Records:
--------

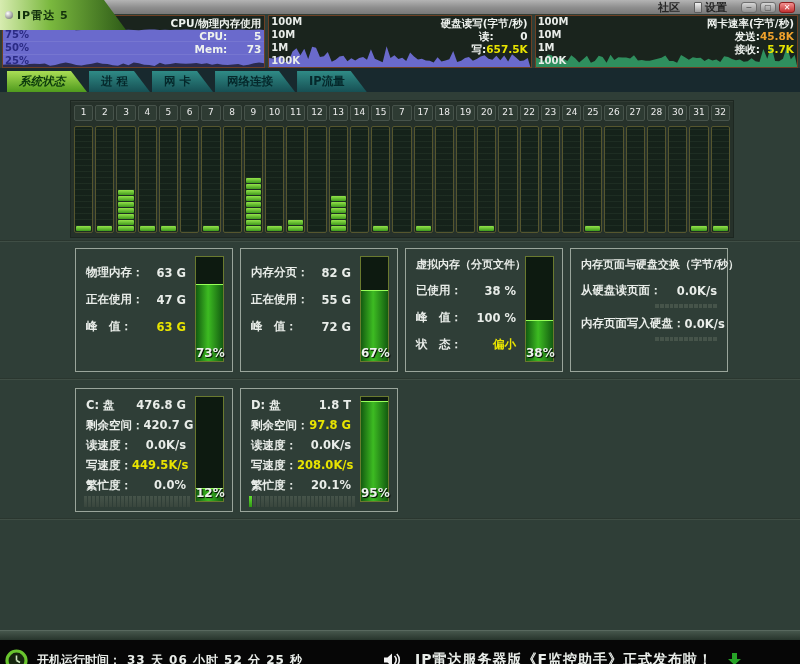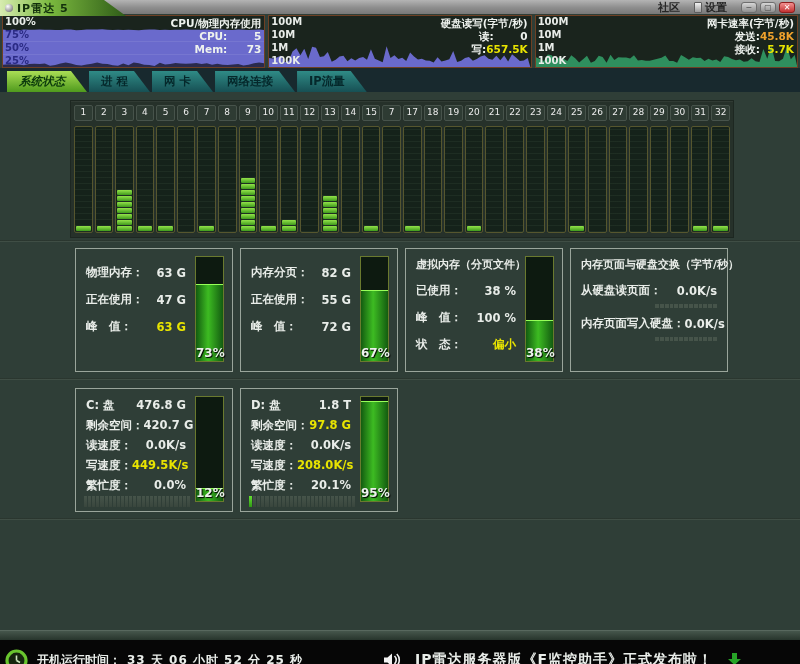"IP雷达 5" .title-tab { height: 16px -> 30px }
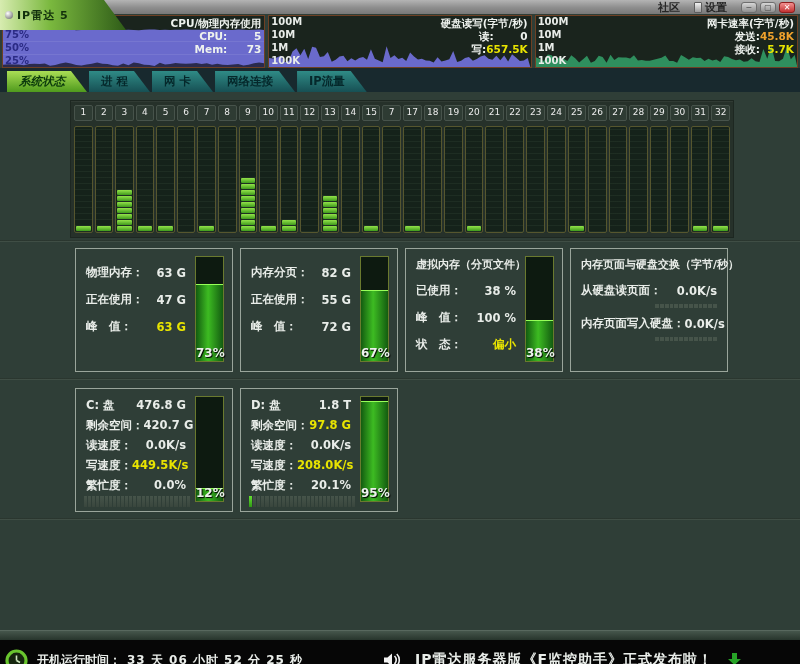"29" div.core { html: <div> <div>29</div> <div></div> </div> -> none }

--------

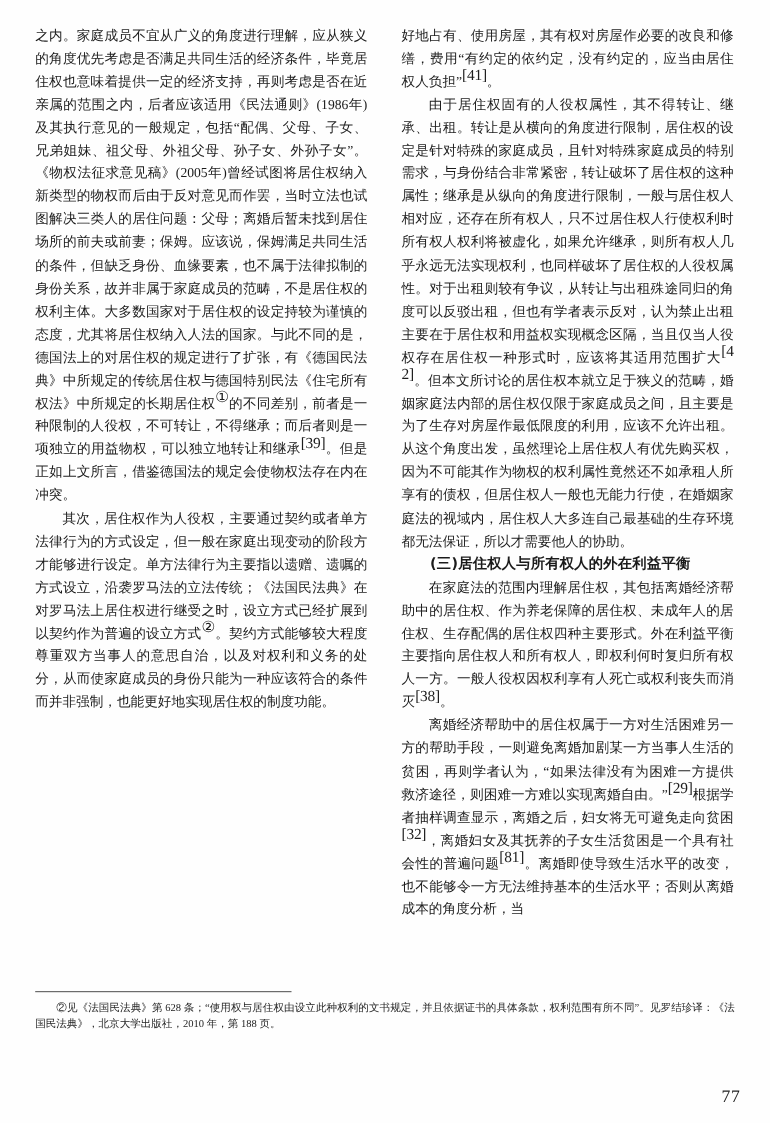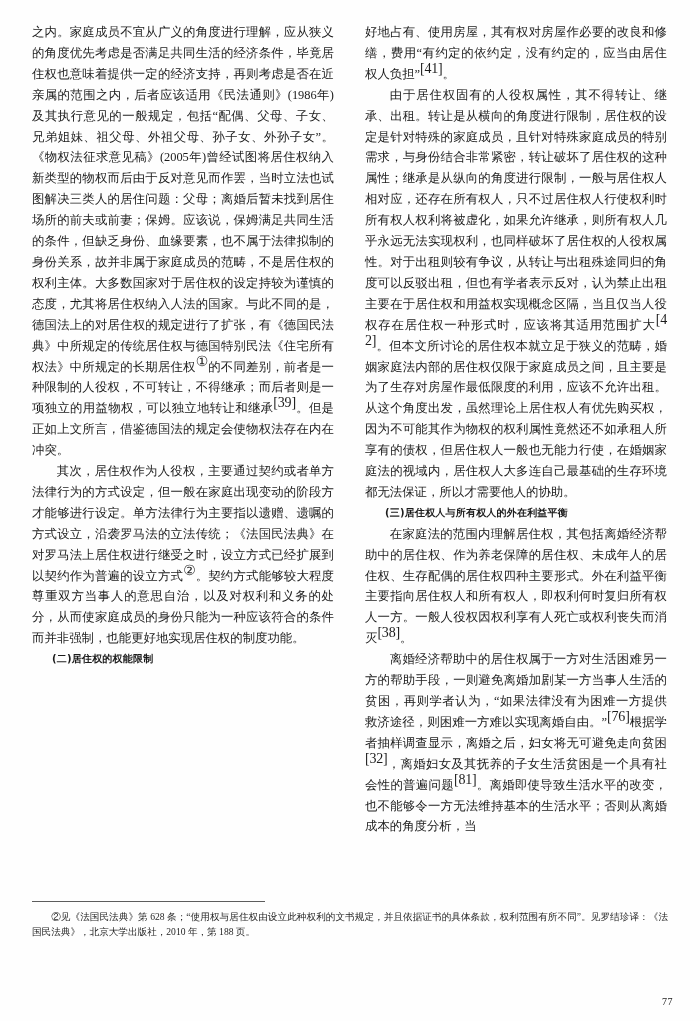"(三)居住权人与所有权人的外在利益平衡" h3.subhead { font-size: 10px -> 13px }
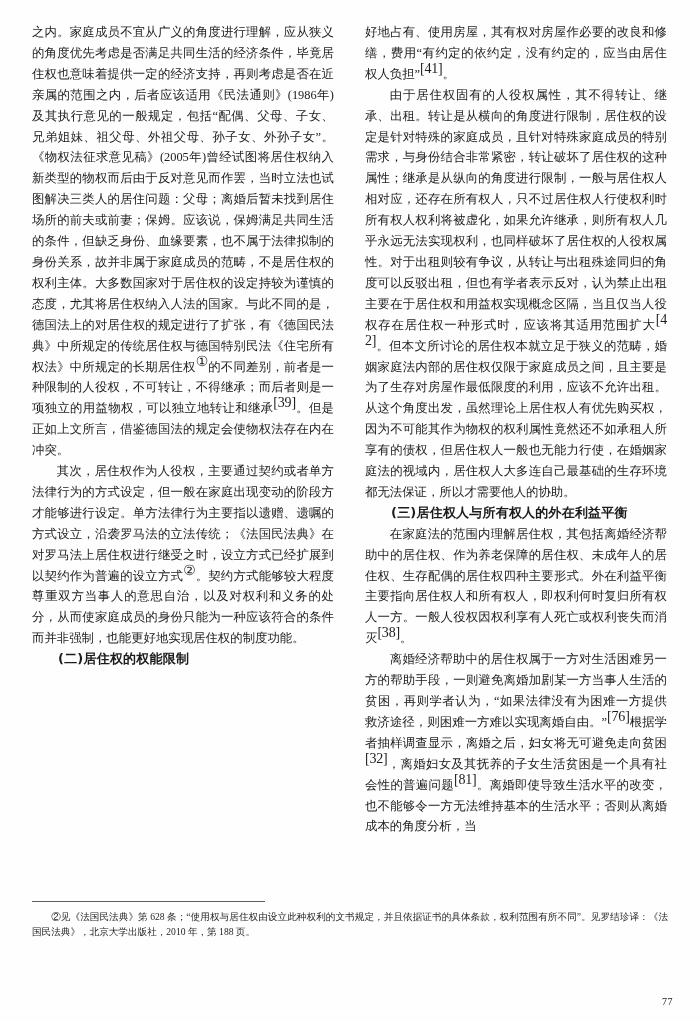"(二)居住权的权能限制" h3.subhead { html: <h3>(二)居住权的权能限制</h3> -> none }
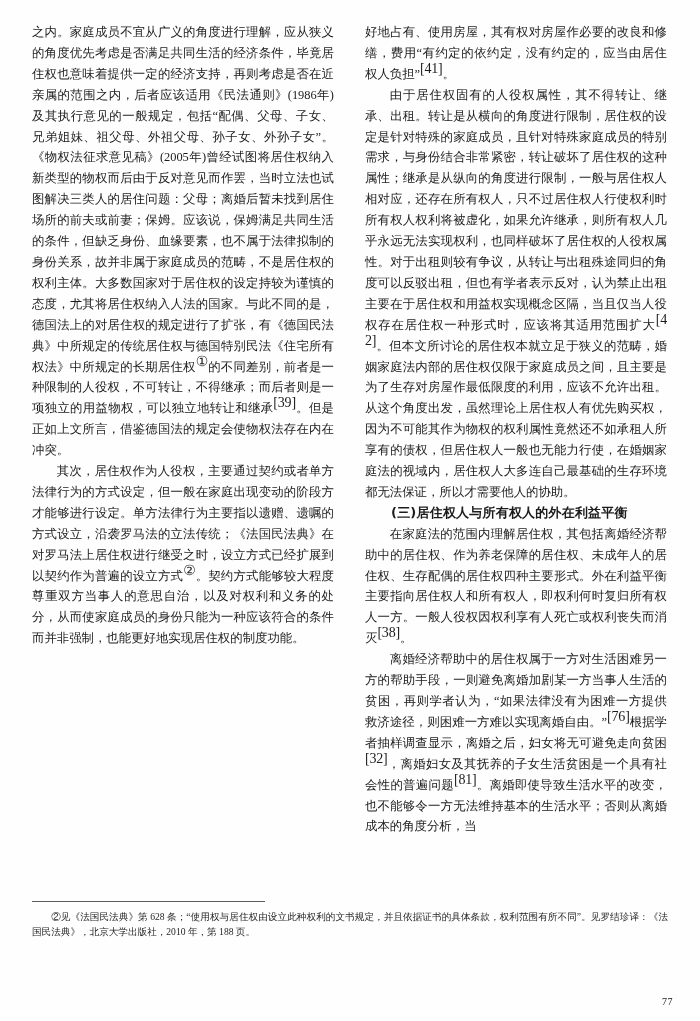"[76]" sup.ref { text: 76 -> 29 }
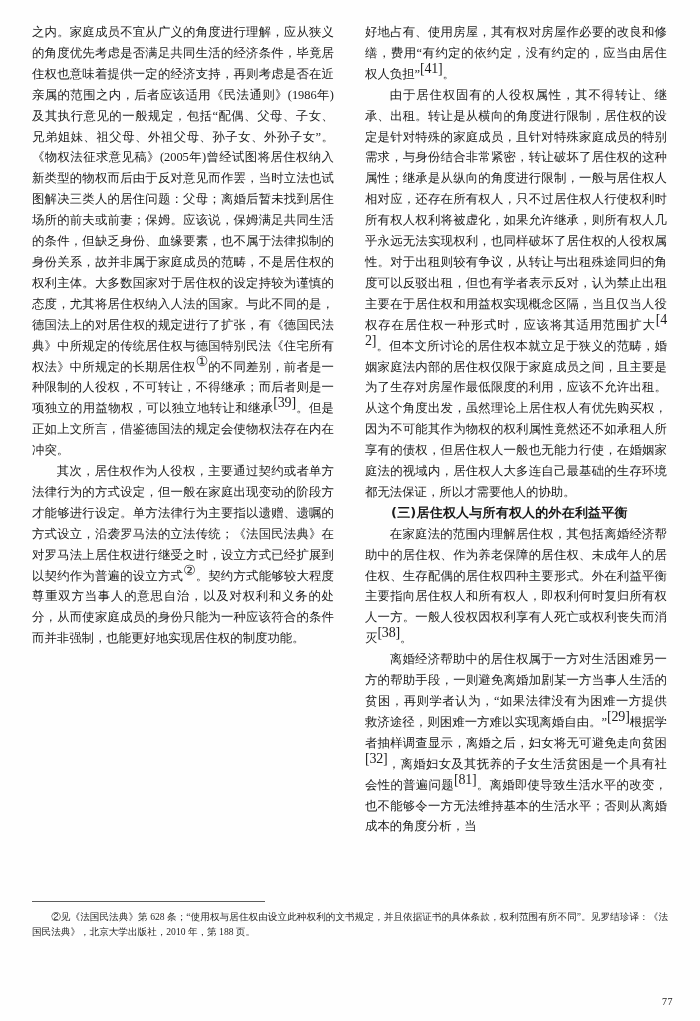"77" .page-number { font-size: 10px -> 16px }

--------

Your instructions: Reproduce the entries exactly, from the line with "height: 16px ->" to the line with "html: <div> <div>29</div>", both lines included, keeping no pictures.

Output of the exercise:
"IP雷达 5" .title-tab { height: 16px -> 30px }
"29" div.core { html: <div> <div>29</div> <div></div> </div> -> none }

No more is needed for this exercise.